Dernièrement, j’ai vu le travail de Charlie Le Mindu exposé à la base sous marine de Bordeaux et j’ai pris une grosse claque. Il travaille avec le cheveux pour médium et j’ai trouvé des similitudes avec mon activité. C’est un artisan qui a su faire évoluer sa pratique vers l’artistique. A priori, il est hyper connu et quand je l’ai découvert je suis restée bouche bée : “le mec fait des trucs avec des cheveux !”
Il y a tellement de choses incroyables en terme de création aujourd’hui, c’est fascinant.
Quel autre métier aurais-tu voulu faire ?
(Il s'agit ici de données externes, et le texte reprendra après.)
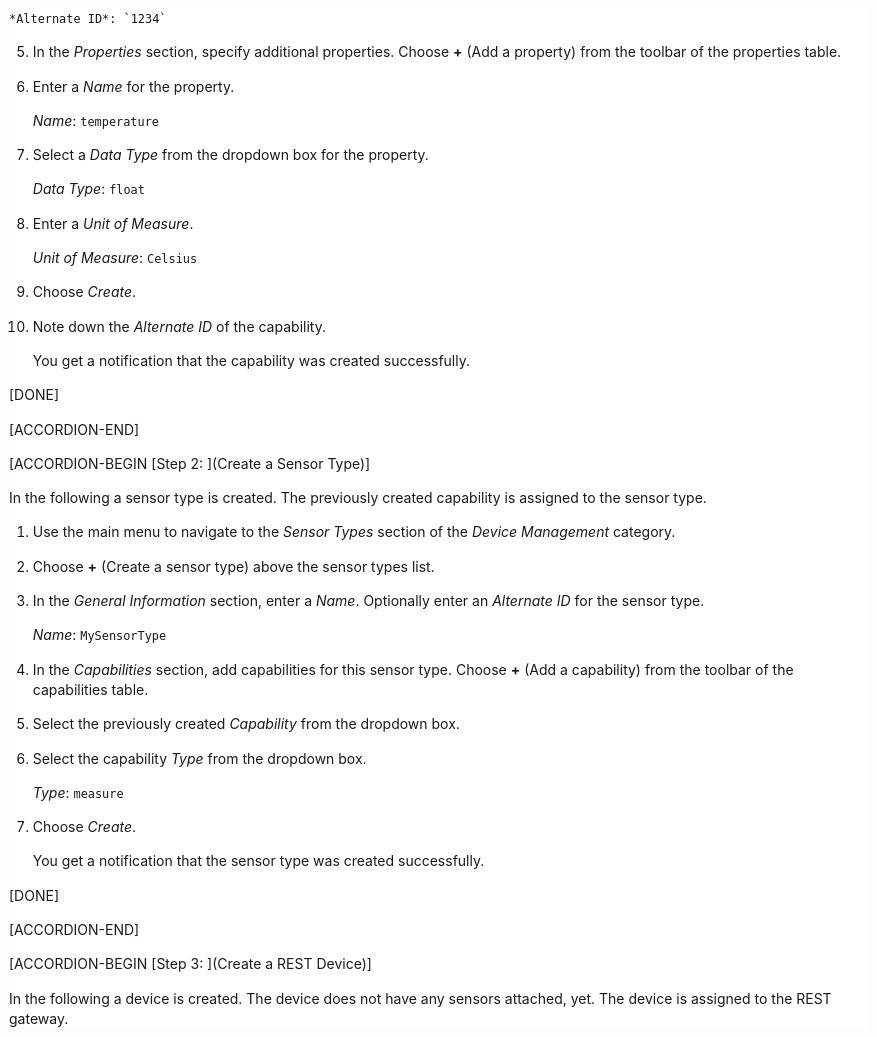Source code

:     *Alternate ID*: `1234`

5.  In the *Properties* section, specify additional properties. Choose **+** (Add a property) from the toolbar of the properties table.

6.  Enter a *Name* for the property.

    *Name*: `temperature`

7.  Select a *Data Type* from the dropdown box for the property.

    *Data Type*: `float`

8.  Enter a *Unit of Measure*.

    *Unit of Measure*: `Celsius`

9.  Choose *Create*.

10. Note down the *Alternate ID* of the capability.

    You get a notification that the capability was created successfully.

[DONE]

[ACCORDION-END]

[ACCORDION-BEGIN [Step 2: ](Create a Sensor Type)]

In the following a sensor type is created. The previously created capability is assigned to the sensor type.

1.  Use the main menu to navigate to the *Sensor Types* section of the *Device Management* category.

2.  Choose **+** (Create a sensor type) above the sensor types list.

3.  In the *General Information* section, enter a *Name*. Optionally enter an *Alternate ID* for the sensor type.

    *Name*: `MySensorType`

4.  In the *Capabilities* section, add capabilities for this sensor type. Choose **+** (Add a capability) from the toolbar of the capabilities table.

5.  Select the previously created *Capability* from the dropdown box.

6.  Select the capability *Type* from the dropdown box.

    *Type*: `measure`

7.  Choose *Create*.

    You get a notification that the sensor type was created successfully.

[DONE]

[ACCORDION-END]

[ACCORDION-BEGIN [Step 3: ](Create a REST Device)]

In the following a device is created. The device does not have any sensors attached, yet. The device is assigned to the REST gateway.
Vivre de ma production artistique m’aurait plu mais je fais partie de ces personnes que la famille n’aurait jamais laissé être artiste : “On ne gagne pas sa vie en étant artiste” (rires). On a beau rêver de cette vie là, il n’y a pas beaucoup d’élus. J’ai un peu l’impression qu’il faut être soit excellent dans son domaine, soit rentier (rires). Non sans rire, je compte me pencher sur une production artistique plus personnelle dès que je trouverais un peu de temps.
Sur quels projets travailles-tu en ce moment ?
Je démarre mon process de réflexion sur cette démarche artistique, mais avec l’ouverture de ma boutique, je ne veux pas me mettre une pression supplémentaire. Je vous en parlerai en tant voulu. Donc joker !
Quel est le morceau que tu écoutes en ce moment ?
En ce moment je suis à fond sur Shawn James et notamment sa chanson “Number of the beast”. Il a fait un album de covers génial et celle-ci d’Iron Maiden est vraiment top.
Pour moi, plus une voix sent le whisky et la clope et plus elle me touche. Je suis fan des bonnes voix masculines bien graves, tu sais celle de ton grand oncle qui prend des cuites et chante du blues (rires).
Une anecdote à nous raconter ?
Il ne m’est pas encore arrivé de “truc de fou” ici. Je te répondrais qu’à La Bicyclette, on y passe toujours même si ce n’est pas pour acheter des fleurs. On y passe prendre le café, discuter, échanger, un peu comme dans le bar du quartier (rires). J’aime ma petite vie ici à Saint Michel, j’organise régulièrement des after work avec des créateurs qui viennent à la boutique, des musiciens qui jouent en live. Cela crée de très beaux moments, du “vivre ensemble”.
Un lieu en particulier où tu aimes te rendre ?
Là où je suis le mieux, c’est perdue, isolée au fin fond de la montagne, dans les Pyrénées où dans un bar bien crasseux avec du rock en fond sonore et une bière à la main ! Et Dieu sait s’il y en a à Bordeaux (rires).
Quelle personnalité nous recommanderais-tu d’interviewer pour 10point15 ?
Je passerais bien le flambeau aux copains de L'Astrodøme. C’est à la fois un collectif de musiciens, une association, un lieu de répétition, de résidence, des showcases souterrains, de la musique live, une petite boîte à musique amplifiée au cœur de Bordeaux. Je suis fan de leur projet et de l’énergie qu’ils y mettent.